Fotografía: Africa Mayi Reyes (CC BY-ND 2.0)
Mientras caminaba de vuelta a casa, levemente apesadumbrado por el empate sin goles ante el Rayo y sintiendo en mi espalda el aire frío que marcaba el final del veroño, una idea me cruzó la sesera: el Cádiz, en cierto sentido, es un equipo para niños.
Me explicaré.
Aventuro, sin temor a equivocarme, que a usted le gusta el cine: los giros de guion, los diálogos originales, los desenlaces sorprendentes. Pocas cosas son comparables a disfrutar por primera vez una buena película y aunque muchas merecen revisitarse, el segundo visionado se encuentra irremediablemente lastrado por el tedio de lo ya conocido.
Sin embargo, en los niños el mecanismo es el inverso. Si algún título les gusta, adoran verlo repetido una y otra vez, y otra vez, y otra vez… hasta aprenderse de memoria todas las secuencias. Seguro que los psicólogos le han encontrado una explicación al asunto, pero no estoy de humor ahora mismo para buscarlo en internet.
Imagino que ya vislumbran la conclusión. Los partidos del Cádiz durante estas últimas ocho jornadas son una constante repetición que haría las delicias del infante más exigente: el arranque esperanzador, la lesión muscular del jugador de turno, la ocasión fallada, el bajón físico, el final angustioso, el empate considerado como mal menor…
Y es cierto que hoy, a ratos, el equipo no ha jugado mal.
Que durante un buen trecho del primer tiempo las líneas estaban juntitas, la presión alta y el ánimo ligero.
Que a veces se adivinaba una sonrisa en Álvaro o Salvi cuando veían que quien les surtía de balones era Álex Fernández.
Que Abdullah –hasta su lesión- y José Mari eran eficientes en el corte y confección.
Que el Cádiz, en fin, no deslumbraba pero cumplía.
Sin embargo en el minuto 39 tuve una revelación: no ganaríamos.
La jugada era aparentemente anodina.
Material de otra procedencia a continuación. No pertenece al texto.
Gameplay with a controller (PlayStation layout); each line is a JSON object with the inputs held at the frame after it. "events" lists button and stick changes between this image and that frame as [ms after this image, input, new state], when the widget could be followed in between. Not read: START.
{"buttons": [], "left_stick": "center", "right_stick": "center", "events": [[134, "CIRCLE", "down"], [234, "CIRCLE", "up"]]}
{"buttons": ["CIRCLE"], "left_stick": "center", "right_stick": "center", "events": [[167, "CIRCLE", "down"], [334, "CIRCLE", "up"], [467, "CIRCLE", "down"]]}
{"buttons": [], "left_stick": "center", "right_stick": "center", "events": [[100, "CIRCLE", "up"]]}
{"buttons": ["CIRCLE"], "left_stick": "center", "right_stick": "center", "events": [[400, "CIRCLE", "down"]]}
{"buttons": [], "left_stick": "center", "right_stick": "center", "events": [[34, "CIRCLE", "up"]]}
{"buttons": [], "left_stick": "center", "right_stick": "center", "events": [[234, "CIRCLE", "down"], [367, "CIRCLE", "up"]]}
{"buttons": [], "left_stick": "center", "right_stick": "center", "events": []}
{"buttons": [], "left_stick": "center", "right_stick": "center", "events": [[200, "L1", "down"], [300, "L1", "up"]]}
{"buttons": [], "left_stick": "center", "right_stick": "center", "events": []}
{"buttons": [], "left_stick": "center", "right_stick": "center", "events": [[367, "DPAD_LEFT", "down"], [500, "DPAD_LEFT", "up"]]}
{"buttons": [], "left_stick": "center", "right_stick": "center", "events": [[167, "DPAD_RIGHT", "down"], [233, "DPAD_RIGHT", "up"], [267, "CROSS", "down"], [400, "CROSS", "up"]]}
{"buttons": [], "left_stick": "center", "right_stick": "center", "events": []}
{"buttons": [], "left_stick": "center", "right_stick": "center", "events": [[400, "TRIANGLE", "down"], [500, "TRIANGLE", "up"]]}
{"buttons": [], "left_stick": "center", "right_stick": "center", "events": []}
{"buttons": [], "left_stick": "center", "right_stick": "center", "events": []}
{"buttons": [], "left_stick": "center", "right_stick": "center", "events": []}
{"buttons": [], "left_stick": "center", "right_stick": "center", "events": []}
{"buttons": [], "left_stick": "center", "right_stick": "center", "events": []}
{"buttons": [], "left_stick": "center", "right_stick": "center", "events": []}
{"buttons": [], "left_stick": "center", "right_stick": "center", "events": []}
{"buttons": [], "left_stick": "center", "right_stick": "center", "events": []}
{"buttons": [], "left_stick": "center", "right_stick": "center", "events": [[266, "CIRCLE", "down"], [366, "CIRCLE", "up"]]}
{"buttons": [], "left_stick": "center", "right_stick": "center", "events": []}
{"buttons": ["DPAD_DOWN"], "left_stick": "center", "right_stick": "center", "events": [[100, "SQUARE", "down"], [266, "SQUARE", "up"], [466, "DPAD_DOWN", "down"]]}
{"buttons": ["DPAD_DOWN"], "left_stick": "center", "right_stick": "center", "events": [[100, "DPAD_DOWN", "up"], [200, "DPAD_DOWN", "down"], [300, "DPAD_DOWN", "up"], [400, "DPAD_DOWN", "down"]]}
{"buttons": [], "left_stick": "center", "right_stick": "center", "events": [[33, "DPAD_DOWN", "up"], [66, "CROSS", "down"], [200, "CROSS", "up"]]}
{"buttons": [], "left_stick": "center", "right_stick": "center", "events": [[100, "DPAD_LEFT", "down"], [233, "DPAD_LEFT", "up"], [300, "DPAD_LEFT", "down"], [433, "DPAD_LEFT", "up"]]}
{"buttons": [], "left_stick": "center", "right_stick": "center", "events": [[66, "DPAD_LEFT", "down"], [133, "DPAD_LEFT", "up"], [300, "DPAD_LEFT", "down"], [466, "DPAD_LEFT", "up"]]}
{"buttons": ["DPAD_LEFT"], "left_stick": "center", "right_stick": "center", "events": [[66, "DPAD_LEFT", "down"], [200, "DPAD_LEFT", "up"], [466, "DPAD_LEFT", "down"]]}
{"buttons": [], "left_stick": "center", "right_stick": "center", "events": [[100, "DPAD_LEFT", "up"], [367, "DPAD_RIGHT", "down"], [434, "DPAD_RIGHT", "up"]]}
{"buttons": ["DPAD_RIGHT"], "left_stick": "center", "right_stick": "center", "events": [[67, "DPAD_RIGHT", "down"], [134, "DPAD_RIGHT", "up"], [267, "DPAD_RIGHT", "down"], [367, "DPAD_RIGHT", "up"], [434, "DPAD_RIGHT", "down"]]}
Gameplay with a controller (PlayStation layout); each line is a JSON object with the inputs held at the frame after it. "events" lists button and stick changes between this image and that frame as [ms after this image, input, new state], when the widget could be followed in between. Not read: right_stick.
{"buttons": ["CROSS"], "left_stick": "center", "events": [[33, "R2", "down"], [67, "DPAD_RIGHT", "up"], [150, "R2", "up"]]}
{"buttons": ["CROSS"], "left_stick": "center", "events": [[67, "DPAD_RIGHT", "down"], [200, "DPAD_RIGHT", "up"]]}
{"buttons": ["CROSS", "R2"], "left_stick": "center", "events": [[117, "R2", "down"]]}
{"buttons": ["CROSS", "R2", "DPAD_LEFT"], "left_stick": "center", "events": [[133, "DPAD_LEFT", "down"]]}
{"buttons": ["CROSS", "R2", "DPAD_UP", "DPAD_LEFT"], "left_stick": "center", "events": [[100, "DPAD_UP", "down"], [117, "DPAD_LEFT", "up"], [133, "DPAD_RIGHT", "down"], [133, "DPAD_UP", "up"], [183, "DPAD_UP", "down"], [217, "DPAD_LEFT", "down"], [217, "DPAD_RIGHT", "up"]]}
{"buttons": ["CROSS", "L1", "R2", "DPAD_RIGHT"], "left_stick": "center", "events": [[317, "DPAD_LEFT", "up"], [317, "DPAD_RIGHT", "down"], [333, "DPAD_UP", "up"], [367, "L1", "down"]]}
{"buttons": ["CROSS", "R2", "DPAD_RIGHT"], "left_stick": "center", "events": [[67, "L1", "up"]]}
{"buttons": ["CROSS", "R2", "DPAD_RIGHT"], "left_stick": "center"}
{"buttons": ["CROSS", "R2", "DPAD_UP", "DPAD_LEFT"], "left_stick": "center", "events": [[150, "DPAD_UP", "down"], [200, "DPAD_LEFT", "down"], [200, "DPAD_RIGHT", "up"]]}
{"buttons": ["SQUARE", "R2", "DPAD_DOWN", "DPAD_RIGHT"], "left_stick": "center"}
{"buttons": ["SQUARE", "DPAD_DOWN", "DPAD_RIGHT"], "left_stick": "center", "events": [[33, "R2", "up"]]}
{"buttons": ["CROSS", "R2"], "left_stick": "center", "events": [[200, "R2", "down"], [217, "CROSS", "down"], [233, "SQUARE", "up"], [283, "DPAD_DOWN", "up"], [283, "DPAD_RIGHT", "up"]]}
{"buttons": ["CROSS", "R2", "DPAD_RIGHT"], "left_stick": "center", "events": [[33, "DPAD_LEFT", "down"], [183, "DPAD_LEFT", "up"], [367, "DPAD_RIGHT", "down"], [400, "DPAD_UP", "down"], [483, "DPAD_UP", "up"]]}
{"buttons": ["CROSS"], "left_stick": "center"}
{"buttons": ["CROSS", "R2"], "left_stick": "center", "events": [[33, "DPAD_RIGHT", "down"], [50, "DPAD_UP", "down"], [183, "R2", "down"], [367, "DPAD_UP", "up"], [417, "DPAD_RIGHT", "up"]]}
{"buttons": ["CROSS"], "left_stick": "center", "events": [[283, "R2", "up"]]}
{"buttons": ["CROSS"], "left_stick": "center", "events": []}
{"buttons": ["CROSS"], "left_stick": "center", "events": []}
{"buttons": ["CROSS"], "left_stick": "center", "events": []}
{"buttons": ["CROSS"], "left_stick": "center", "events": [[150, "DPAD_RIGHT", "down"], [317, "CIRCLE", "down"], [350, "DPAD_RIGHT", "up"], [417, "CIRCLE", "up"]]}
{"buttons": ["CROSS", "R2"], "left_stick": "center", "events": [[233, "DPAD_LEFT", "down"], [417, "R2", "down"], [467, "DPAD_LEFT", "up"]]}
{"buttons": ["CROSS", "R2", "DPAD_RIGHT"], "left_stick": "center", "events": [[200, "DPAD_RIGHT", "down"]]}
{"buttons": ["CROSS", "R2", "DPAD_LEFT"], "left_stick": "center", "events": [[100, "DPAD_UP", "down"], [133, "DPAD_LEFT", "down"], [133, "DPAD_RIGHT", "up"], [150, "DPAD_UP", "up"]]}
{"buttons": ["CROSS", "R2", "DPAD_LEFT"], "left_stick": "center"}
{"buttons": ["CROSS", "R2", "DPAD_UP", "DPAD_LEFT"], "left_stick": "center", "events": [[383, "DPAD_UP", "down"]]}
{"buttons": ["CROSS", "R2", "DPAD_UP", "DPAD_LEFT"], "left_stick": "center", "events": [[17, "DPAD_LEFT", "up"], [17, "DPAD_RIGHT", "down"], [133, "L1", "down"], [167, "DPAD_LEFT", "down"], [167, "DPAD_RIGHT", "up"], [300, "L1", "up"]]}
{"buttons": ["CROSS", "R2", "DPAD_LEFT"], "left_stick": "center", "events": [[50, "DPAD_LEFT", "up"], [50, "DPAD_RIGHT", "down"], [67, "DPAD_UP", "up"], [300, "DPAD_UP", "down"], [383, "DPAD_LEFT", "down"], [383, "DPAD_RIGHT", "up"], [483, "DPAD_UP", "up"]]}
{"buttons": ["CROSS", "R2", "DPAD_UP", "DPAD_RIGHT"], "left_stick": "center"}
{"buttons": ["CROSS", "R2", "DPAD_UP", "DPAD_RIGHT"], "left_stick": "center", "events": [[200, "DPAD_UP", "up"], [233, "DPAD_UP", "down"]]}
El central rayista Dorado intentaba sacar el balón, presionado por Barral. De repente el defensa se trastabilló y el delantero gaditano le arrebató la pelota con el ímpetu del que se lleva el último chicharrón del plato. Le bastaron dos zancadas para plantarse solo delante del meta, pero una vez allí confirmó que ha perdido el ángel: en lugar de fusilar prefirió regatear y en el gambeteo se evaporó la oportunidad.
Llámenme gafe o agorero, pero la revelación fue de tal nitidez que vi el resto del partido con total tranquilidad. Tanta, que ni siquiera me inmuté cuando, ya en el segundo tiempo, Perea –que había sustituido a Abdullah- robó un balón y habilitó con calidad a Alvarito. El utrerano desbordó al portero pero su disparo a puerta vacía se encontró con el lateral de la red. Se cumplía el guión, esta secuencia ya me la sabía. Y lo peor es que también sabía lo que vendría después.
A partir del minuto setenta el equipo comenzó a descomponerse. Víctimas de una pájara colectiva, los jugadores comenzaron a moverse con la lentitud de un juguete con las pilas gastadas. Las tres líneas ordenadas y juntitas del primer tiempo se convirtieron en un batiburrillo caótico. Los balones divididos eran siempre para los visitantes, que o bien llegaban antes o bien ganaban el duelo individual. El orden, en fin, desapareció, y sin él el Cádiz es una escuadra vulnerable, vulgar. El último tramo del partido lo vivió la grada con la angustia del que observa a un equilibrista beodo sobre el alambre: temiendo por su vida.
Afortunadamente el Rayo tampoco tenía su día y sus acercamientos eran más por inercia que por convicción (si exceptuamos un gol de Trejo en posición dudosa que pudo suponer el golpe de gracia). El partido acabó como empezó y todos (casi) contentos.
Releo lo escrito y no sé si he sido del todo justo. Quizá hoy estuvimos más cerca de ganar que otras veces, como dijo Cervera. Quizá solo faltó un poco más de acierto. Quizá hubo detalles esperanzadores (hay mucho fútbol en el centro del campo que terminó hoy el partido). Quizá el desfondamiento físico es consecuencia de la carga de trabajo que dará frutos más adelante. Quizá.
Son muchos quizás pero estoy dispuesto a concederle a los amarillos el beneficio de la duda. Sea como fuere, urge que el guionista se esmere y que los próximos capítulos contengan alguna sorpresa: al fin y al cabo, los niños ya tienen a Pixar.